Monsignor Mitchell T. Rozanski, who has spent the past two decades helping shepherd parishes across the region, was named an auxiliary bishop in the Archdiocese of Baltimore yesterday by Pope John Paul II.

Rozanski, 46, pastor of St. John the Evangelist in Severna Park, will assume the role of eastern vicar, overseeing 64 parishes and 44 schools in Anne Arundel, Baltimore and Harford counties. As one of three active auxiliary bishops, he will also assist in the visitation of parishes and the administering of the sacrament of confirmation throughout the archdiocese.


At a news conference yesterday on the steps of the Basilica of the Assumption, Cardinal William H. Keeler of Baltimore placed a magenta skullcap, called a zucchetto, on Rozanski's head to signify his appointment.

"For the many who know Bishop Rozanski personally, this is an occasion of great joy," said Keeler, who was accompanied by the archdiocese's other active and retired bishops. "I know all of us who are here are deeply grateful to the Holy Father for an appointment that brings a great blessing to our archdiocese."


Rozanski, an amiable, soft-spoken cleric, said he was honored and a bit surprised by the appointment because he had expected to spend most of his career as a parish priest.

"When his eminence told me ... that the Holy Father had appointed me auxiliary bishop of Baltimore, I remember just sitting there for a moment because I had to let the news sink in," said Rozanski, who has served as associate pastor or pastor in five parishes over the past two decades. "Then I remember saying to him, 'I am deeply overwhelmed.'"

Rozanski replaces Bishop William C. Newman, who retired in August after nearly 20 years as an auxiliary bishop.
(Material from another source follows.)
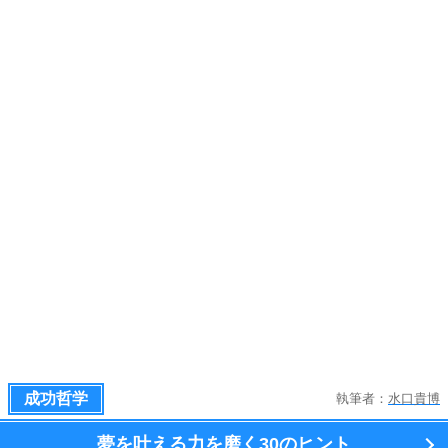
成功哲学
執筆者：
水口貴博
夢を叶える力を磨く
30のヒント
Newman, who attended yesterday's announcement, said one of his successor's greatest challenges will be allocating a dwindling number of priests to growing suburban parishes.

"It's a tough job, especially in this day and age," said Newman, 75. "The challenge is really, I think, to efficiently place personnel resources, especially pastors, and encourage parishes to work together because of the fewer priests that we have."

Over the past quarter-century, the number of priests worldwide has dropped from 158,000 to 139,000 while the faithful continue to grow. In the United States, analysts attribute much of the shortage to the requirement of celibacy and the priest's declining stature in secular society.

Rozanski said he will address the priest shortage as he has at St. John, by increasingly relying on lay leadership and volunteers. St. John has 3,300 registered families and three priests, one of whom is retired. Rozanski said lay volunteers manage most of the parish's 49 different outreach ministries.

Rozanski's appointment drew praise from fellow clergy and parishioners yesterday.

Newman described his successor as a diplomat with a light touch. "I see him as a real mediator," Newman said. "He's very personable, very warm."


In addition to St. John, Rozanski also served as an associate pastor at St. Anthony of Padua in Baltimore and St. Isaac Jogues in Carney, and as pastor at Holy Cross and St. Mary Star of the Sea in Baltimore. In 2000, he spent six months as interim pastor at Immaculate Conception in Towson.

Rozanski will be ordained bishop Aug. 24 at the Cathedral of Mary Our Queen.